After the successes of Oklahoma!, The Producers, Chitty Chitty Bang Bang et al, it often seems that mounting large-scale musical revivals of classic old movies (many of which were musicals in the first place) is a way of making easy money. Talk to McLaren, though, and it becomes apparent that he isn't in this just for profit. He is obsessed by the England of the late 1950s and early 1960s. The Servant complements one of his earliest projects, his psycho-geographical film The Ghosts of Oxford Street, which he began as a student at Goldsmiths College and which, according to the author Jon Savage, began his fascination with rock'n'roll in the first place. "And I've always been interested in things that change the culture," he adds.
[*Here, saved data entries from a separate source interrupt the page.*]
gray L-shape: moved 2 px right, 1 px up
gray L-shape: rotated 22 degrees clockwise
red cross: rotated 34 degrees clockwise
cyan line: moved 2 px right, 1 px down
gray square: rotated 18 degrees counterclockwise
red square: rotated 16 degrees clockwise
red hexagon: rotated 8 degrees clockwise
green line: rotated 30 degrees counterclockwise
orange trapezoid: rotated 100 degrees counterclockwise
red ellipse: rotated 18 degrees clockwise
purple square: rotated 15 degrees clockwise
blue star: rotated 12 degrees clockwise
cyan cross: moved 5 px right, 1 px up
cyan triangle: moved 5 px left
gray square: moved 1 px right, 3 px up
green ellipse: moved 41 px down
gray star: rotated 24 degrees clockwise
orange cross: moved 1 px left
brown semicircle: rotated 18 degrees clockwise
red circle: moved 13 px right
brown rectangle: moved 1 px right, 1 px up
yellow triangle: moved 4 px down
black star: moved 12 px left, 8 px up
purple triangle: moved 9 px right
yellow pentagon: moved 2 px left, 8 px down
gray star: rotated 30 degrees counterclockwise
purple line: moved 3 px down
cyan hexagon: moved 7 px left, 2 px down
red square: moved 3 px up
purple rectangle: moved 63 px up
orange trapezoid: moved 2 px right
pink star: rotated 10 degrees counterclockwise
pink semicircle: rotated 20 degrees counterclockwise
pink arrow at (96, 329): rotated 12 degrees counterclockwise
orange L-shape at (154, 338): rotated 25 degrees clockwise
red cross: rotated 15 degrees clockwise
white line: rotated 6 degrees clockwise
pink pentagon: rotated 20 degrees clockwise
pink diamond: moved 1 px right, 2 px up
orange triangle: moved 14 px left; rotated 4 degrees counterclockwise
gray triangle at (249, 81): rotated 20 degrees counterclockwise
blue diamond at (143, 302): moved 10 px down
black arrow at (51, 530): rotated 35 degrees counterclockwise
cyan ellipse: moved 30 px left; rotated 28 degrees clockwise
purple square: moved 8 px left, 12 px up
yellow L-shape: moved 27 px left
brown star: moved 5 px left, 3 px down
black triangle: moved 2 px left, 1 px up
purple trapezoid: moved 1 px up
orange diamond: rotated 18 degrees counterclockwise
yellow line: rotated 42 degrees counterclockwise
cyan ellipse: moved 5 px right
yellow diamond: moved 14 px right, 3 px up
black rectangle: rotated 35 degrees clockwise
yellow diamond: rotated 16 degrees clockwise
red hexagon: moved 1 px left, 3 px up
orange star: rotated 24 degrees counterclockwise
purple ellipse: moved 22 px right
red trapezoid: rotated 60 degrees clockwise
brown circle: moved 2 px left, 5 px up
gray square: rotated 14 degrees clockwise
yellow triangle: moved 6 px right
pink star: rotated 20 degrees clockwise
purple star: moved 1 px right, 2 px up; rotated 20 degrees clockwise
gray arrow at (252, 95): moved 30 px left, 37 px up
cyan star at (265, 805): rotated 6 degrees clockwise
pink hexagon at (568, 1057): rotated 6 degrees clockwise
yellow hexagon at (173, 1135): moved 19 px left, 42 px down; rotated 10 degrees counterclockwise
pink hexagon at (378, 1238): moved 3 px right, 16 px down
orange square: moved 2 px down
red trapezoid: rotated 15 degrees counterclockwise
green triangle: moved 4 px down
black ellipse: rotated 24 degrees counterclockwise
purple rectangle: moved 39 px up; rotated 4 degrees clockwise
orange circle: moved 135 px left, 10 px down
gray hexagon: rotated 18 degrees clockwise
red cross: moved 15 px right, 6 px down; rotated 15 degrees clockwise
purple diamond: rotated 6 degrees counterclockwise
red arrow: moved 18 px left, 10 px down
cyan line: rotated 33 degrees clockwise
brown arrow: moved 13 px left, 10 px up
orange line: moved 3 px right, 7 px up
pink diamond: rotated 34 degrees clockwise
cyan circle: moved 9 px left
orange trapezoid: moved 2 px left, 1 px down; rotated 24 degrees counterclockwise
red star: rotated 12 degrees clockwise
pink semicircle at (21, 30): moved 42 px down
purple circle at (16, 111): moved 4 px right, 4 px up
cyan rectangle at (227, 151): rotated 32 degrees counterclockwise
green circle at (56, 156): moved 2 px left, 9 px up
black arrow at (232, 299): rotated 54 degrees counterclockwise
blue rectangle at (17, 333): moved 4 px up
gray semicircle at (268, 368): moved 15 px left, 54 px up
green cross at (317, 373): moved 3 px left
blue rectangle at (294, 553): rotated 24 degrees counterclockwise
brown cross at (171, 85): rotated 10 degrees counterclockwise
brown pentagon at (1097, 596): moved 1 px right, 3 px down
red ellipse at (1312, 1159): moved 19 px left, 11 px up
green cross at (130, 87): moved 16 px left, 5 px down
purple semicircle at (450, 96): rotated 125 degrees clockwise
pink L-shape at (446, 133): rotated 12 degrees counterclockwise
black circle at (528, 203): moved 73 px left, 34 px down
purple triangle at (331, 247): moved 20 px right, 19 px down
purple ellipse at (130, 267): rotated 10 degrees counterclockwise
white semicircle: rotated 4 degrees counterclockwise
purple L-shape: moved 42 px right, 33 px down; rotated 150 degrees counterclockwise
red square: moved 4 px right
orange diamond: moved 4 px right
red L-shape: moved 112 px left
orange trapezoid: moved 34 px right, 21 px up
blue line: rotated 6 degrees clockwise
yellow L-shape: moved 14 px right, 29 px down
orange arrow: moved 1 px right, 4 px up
Revisionist accounts of the Sex Pistols paint McLaren as a glorified pantomime villain. Julien Temple's documentary The Filth and The Fury portrays him as an often incompetent manager who always foregrounded his own contribution at the expense of that of the band. McLaren concedes that the film includes some "incredible live footage of the Sex Pistols," but bemoans its joylessness. "It was too much of a sad movie. I don't remember punk rock being like that. I always remember it as a ticket to the carnival for a better life. This movie made it feel very downbeat. I don't think that was the case. The manipulation that I was accused of – all of that is absolutely true. But ultimately, it was to express something that was going to be a vital ingredient in changing culture and life within the British Isles."

The arch-manipulator is still up to his tricks. He has just formed his own film company – Malcolm McLaren Productions – and is to partner with Jeremy Thomas (The Last Emperor, Crash) on a new movie based on the best-selling book, Fast Food Nation: The Dark Side Of The All-American Meal, by Eric Schlosser. The aim is to fashion a drama out of Schlosser's often horrifying research into the way the fast-food industry works. McLaren wants Alfonso Cuarón to direct.

The film – which will be largely in Spanish – represents his first real foray into Mexican and Latino culture. Just as 25 years ago he was at the forefront of punk, he now wants to make the first "real Spanish-speaking American movie that combines both the lives of the new second generation of Mexicans with the Anglo-Saxons and the the Caucasians that live in the United States. That's where the new teen culture is."

He promises that not only will the film expose the scandalous conditions that the mainly Latino workforce faces every day in the abattoirs and meat-packing plants, it will also be irreverent and entertaining. "The idea is to make a drama about the young and the new generation who work within the fast-food industry at many different levels," he explains.

Meanwhile, back in Britain, McLaren is busy with Bill Buford, literary editor of The New Yorker, on a screen adaptation of the latter's Among The Thugs. The book chronicles Buford's experiences travelling with and observing English football hooligans over a period of eight years. McLaren, who used to be a "huge Arsenal fan," describes the project as a black comedy. "It combines football hooliganism and the rave culture that got bound up with it. It's from Ibiza to Millwall and back. It has the uncanny quality of the mob, the drug aspect, and then the aspect that all these people who were sent down, as soon as they got out of jail, were the guys organising all the raves in Ibiza."

Unlike many of his contemporaries from 1977 – John Lydon and Westwood among them – McLaren is as anti-royalist now as he was back in the days when the Pistols' "God Save The Queen" was topping the charts. When asked if he'll be joining any street parties, he rolls his eyes and says, "The so-called golden jubilee will be nothing more than a beer commercial for fascism." But he acknowledges the irony in the fact that punk has now become a part of the heritage industry it set itself so fiercely against. "Oxford Street will flaunt images created in the Seventies with a safety pin through the Queen's nose, as well as very pretty pictures of the Queen with diamanté-studded slogans that say 'Isn't she brilliant! She's a one-off!' And most people will probably buy them both."